Le révisionnisme historique, c’est-à-dire, le mouvement naturel qui conduit les historiens à revoir et vérifier les idées reçues, commence à se développer hors d’Allemagne. Tout naturellement, le flot révisionniste tend à s’infiltrer en Allemagne même. Les historiens allemands s’inquiètent, vacillent, hésitent, se demandent pendant combien de temps encore ils vont pouvoir affecter la surdité. Ils trouvent une parade momentanée. Ils fabriqueront à usage interne un ersatz de révisionnisme, un succédané bien allemand. Lourdement, dans le langage obscur qu’ils aiment bien, ils vont « reviser », revoir et corriger, rectifier, tout ce qui est au-dessus, en dessous et à côté du cœur de la religion holocaustique. Ils vont continuer d’affirmer qu’ils croient aux chambres à gaz et au génocide mais ils vont aussi se livrer à des comparaisons hardies entre les différentes entreprises de génocide que le monde, disent-ils, a connues ou connaît encore. Ils vont découvrir que « juger, c’est comparer ». Ils vont suggérer que les plus terribles déportations que le monde ait connues, en quantité et en horreur, sont peut-être les déportations des minorités allemandes de l’Est. Ils vont parler de Katyn, de Dresde, d’Hiroshima, du Goulag stalinien, des crimes alliés, de l’« Opération Keelhaul ». Ils vont faire le procès du procès de Nuremberg. Peu à peu, le tabou de l’holocauste va surgir dans le paysage historiographique comme un phénomène excentrique, une monstrueuse anomalie dans un environnement encombré de prêtres gesticulants et déserté par les gens normaux.
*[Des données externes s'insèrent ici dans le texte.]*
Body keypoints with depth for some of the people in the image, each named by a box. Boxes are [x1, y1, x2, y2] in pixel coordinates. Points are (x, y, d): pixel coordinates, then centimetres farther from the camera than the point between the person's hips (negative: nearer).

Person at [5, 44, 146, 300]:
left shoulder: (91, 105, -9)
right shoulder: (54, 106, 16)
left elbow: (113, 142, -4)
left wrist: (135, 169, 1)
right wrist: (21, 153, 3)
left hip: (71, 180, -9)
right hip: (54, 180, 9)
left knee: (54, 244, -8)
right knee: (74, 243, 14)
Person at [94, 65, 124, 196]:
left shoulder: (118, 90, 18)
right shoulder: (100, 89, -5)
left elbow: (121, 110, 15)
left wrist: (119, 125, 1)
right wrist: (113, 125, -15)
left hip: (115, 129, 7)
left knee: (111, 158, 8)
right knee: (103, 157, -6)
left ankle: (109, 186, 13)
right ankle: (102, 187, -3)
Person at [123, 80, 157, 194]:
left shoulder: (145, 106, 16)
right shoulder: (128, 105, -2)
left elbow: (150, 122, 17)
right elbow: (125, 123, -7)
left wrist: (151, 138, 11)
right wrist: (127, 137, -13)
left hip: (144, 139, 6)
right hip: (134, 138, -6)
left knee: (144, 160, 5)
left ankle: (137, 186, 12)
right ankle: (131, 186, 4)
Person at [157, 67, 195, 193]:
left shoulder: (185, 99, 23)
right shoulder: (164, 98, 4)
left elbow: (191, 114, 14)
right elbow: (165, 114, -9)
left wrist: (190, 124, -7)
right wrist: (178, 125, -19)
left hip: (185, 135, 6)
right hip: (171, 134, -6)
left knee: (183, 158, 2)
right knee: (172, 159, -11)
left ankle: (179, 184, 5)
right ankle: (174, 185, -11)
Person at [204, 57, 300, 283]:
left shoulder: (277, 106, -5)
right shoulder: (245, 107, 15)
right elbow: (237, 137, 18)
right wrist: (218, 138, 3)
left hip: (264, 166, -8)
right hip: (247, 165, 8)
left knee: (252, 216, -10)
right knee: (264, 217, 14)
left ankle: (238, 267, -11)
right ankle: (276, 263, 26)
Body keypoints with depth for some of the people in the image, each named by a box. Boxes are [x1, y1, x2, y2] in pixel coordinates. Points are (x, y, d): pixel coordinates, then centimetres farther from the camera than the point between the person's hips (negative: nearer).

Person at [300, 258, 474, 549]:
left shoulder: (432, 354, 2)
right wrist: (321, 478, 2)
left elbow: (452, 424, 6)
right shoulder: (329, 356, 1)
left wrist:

Que se produira-t-il alors dans le monde politique ? Cela dépendra-t-il de lAllemagne elle-même ? Ou des pays arabo-musulmans ? Ou des intellectuels juifs de New York ou de Californie ? Ou de certains Israéliens ? Ou de la France, pays où la curiosité intellectuelle reste vivace ?
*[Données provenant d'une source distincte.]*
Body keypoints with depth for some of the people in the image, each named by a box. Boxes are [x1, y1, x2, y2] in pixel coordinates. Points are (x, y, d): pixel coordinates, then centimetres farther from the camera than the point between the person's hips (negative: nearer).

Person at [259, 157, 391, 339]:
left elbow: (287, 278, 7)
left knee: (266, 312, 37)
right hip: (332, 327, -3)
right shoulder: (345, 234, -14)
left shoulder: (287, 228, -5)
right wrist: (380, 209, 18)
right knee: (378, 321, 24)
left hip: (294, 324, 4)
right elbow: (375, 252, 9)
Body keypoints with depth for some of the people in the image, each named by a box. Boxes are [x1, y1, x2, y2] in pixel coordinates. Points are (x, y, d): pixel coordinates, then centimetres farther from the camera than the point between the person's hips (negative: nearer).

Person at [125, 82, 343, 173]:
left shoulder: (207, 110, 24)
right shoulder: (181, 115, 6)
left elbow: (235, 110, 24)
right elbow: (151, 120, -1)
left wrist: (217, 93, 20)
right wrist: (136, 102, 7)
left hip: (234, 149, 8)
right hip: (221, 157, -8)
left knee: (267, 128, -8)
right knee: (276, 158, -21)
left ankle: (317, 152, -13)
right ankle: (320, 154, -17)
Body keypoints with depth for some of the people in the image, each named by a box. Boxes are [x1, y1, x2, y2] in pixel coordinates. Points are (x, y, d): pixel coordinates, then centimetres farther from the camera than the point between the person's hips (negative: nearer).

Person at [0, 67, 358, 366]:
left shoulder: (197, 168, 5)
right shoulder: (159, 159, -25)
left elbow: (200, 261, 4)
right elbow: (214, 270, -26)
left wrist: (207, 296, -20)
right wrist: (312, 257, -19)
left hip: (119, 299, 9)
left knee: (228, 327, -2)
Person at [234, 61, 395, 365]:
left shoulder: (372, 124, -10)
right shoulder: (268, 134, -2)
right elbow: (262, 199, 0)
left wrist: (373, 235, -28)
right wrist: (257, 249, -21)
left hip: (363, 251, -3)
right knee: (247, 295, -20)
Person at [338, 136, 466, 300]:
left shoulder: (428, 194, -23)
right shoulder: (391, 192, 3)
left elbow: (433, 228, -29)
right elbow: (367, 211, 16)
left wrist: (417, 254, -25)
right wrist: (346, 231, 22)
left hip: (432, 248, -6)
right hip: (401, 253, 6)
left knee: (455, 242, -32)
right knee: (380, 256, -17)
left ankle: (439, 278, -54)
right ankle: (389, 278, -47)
La pièce ne fait que commencer. Elle risque de devenir intéressante à la fin des années quatre-vingt et au début des années quatre-vingt-dix. 
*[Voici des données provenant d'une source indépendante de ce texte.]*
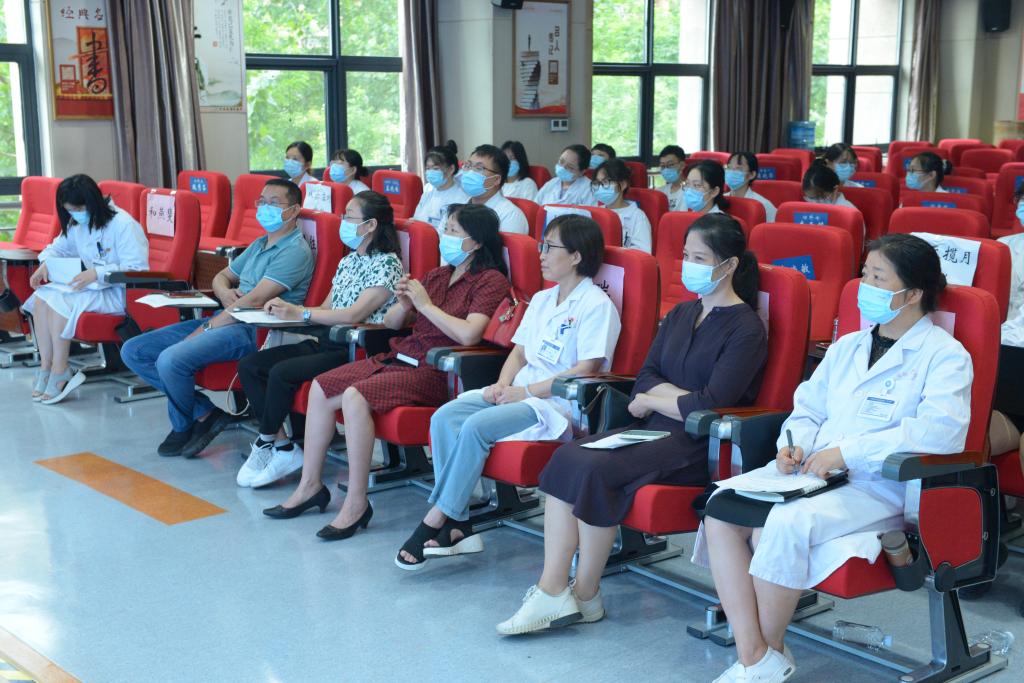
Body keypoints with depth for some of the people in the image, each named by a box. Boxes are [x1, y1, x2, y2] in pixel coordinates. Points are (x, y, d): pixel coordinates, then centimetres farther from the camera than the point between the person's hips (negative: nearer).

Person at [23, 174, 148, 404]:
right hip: (92, 287, 8)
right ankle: (45, 368, -16)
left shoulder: (124, 225, -15)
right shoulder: (77, 225, 10)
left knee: (59, 300, -26)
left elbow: (137, 269, -22)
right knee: (42, 297, -15)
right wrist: (45, 263, 2)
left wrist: (97, 273, -32)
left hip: (119, 292, -8)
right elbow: (58, 247, 26)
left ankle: (59, 373, -19)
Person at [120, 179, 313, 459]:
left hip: (251, 330, -10)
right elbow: (221, 277, 29)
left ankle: (183, 426, -1)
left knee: (171, 360, -30)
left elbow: (255, 301, -17)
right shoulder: (259, 245, 22)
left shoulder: (295, 250, -9)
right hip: (224, 319, 10)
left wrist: (207, 328, -13)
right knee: (133, 351, 1)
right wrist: (226, 293, 3)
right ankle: (204, 412, -2)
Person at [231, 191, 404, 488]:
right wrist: (288, 309, 0)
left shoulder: (387, 264, -9)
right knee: (249, 365, -6)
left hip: (355, 351, -9)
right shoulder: (349, 261, 18)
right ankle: (282, 447, -8)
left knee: (282, 372, -27)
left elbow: (355, 314, -19)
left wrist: (301, 313, -16)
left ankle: (266, 443, -4)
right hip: (327, 343, 9)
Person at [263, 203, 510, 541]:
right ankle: (310, 485, 6)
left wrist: (426, 305, -12)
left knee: (355, 396, -29)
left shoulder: (490, 281, -5)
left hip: (434, 372, -9)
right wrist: (404, 304, -1)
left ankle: (356, 503, -21)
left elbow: (468, 334, -22)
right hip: (399, 357, 9)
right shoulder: (437, 275, 18)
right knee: (320, 387, -3)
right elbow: (391, 323, 21)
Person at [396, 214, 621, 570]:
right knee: (444, 417, -15)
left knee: (476, 426, -29)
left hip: (556, 404, -8)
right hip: (519, 393, 8)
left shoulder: (597, 305, -7)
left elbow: (585, 371, -15)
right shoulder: (541, 299, 20)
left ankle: (436, 520, -19)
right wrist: (503, 384, -1)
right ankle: (457, 524, -19)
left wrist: (525, 391, -15)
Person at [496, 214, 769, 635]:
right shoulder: (680, 315, 18)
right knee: (568, 457, -18)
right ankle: (552, 590, -23)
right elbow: (645, 377, 10)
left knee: (596, 470, -27)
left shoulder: (745, 329, -7)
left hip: (701, 444, -7)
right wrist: (678, 397, -10)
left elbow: (710, 406, -15)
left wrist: (651, 399, -2)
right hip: (658, 430, 8)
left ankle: (585, 594, -13)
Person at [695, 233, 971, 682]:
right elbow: (808, 408, 24)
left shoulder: (945, 355, -1)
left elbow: (942, 430, -18)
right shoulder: (847, 347, 23)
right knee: (721, 508, -18)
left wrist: (847, 452, -20)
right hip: (814, 474, 7)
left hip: (882, 489, -7)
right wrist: (794, 445, -1)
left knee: (782, 525, -32)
En un bel exemple de mouvement dit « dialectique », la répression contre les révisionnistes s’aggravera et la drogue holocaustique étendra ses ravages à coups de milliards et, pendant ce temps-là, s’accentuera l’indifférencegénérale des populations aux prétendues souffrances exceptionnelles des juifs et, chez des intellectuels, l’intérêt pour les idées révisionnistes gagnera en profondeur.